WORK REQUIRED
Would you please copy every line below that includes the string "root"?

[Saved data entries]
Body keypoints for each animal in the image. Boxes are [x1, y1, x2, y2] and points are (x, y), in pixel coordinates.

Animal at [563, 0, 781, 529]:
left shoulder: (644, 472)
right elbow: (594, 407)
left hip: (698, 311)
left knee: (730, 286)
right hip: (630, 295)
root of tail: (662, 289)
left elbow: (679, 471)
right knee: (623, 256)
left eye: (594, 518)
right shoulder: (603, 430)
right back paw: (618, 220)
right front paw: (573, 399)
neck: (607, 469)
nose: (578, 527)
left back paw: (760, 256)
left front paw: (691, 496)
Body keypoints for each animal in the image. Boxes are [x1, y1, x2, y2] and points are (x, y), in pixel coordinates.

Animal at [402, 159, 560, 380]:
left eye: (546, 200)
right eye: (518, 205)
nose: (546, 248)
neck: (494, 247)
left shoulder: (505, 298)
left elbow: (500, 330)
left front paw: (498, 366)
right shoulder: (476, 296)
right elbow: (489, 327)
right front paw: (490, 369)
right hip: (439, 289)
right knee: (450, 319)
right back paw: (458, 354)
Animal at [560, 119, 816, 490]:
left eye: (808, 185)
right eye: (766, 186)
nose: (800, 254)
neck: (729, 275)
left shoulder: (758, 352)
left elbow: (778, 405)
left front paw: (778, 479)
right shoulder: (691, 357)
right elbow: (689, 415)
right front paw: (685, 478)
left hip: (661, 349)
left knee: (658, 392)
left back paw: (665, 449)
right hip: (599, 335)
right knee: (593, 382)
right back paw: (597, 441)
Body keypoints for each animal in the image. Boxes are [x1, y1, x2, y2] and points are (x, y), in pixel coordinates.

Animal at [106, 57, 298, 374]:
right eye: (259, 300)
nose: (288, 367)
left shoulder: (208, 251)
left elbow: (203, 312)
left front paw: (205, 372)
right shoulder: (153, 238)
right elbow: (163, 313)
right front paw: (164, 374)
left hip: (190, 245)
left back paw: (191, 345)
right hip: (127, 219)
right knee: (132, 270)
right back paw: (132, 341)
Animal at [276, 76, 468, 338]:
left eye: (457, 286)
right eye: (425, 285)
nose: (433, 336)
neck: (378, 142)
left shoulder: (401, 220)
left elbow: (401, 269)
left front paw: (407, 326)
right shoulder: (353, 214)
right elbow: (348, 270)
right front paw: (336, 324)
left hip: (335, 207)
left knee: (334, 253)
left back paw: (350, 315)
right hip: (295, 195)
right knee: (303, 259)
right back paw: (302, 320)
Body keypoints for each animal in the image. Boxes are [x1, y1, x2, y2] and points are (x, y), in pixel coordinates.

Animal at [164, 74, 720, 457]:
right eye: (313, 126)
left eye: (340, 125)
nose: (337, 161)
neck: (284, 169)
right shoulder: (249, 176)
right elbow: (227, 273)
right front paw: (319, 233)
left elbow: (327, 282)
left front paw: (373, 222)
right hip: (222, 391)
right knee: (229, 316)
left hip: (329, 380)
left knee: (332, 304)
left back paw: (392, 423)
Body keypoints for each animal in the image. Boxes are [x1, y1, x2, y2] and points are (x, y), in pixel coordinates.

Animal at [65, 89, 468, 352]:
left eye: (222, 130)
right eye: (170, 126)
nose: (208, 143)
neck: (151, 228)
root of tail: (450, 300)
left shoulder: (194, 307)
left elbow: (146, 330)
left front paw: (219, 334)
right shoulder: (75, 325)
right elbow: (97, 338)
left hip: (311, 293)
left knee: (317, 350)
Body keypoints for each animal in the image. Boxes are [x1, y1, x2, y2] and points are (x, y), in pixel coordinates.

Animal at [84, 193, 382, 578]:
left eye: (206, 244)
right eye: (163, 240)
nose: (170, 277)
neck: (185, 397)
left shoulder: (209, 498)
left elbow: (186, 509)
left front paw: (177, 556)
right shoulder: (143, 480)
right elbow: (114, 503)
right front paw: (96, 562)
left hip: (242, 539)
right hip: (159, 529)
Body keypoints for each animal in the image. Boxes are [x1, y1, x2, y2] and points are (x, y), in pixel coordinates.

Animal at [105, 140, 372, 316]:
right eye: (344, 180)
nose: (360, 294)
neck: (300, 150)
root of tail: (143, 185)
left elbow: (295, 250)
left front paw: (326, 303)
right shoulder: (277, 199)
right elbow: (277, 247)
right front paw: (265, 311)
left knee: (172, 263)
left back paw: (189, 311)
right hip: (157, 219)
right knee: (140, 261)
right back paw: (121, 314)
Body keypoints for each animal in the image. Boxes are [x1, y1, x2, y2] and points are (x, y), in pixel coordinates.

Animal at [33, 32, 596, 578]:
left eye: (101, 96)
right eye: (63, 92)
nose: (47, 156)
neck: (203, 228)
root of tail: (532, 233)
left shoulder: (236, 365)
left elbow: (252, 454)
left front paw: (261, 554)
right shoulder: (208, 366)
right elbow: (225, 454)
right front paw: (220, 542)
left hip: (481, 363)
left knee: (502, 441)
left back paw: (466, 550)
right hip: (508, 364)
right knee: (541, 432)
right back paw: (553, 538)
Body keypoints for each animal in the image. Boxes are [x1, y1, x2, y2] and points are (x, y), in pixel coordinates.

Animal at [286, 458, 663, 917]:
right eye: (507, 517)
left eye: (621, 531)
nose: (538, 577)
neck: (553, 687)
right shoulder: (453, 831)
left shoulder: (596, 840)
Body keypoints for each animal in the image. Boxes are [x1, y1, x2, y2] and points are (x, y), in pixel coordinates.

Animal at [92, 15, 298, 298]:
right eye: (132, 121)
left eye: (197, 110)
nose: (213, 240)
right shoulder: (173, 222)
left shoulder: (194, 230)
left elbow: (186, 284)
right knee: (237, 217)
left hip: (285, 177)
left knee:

WRITTEN REPLY
root of tail: (662, 289)
root of tail: (450, 300)
root of tail: (143, 185)
root of tail: (532, 233)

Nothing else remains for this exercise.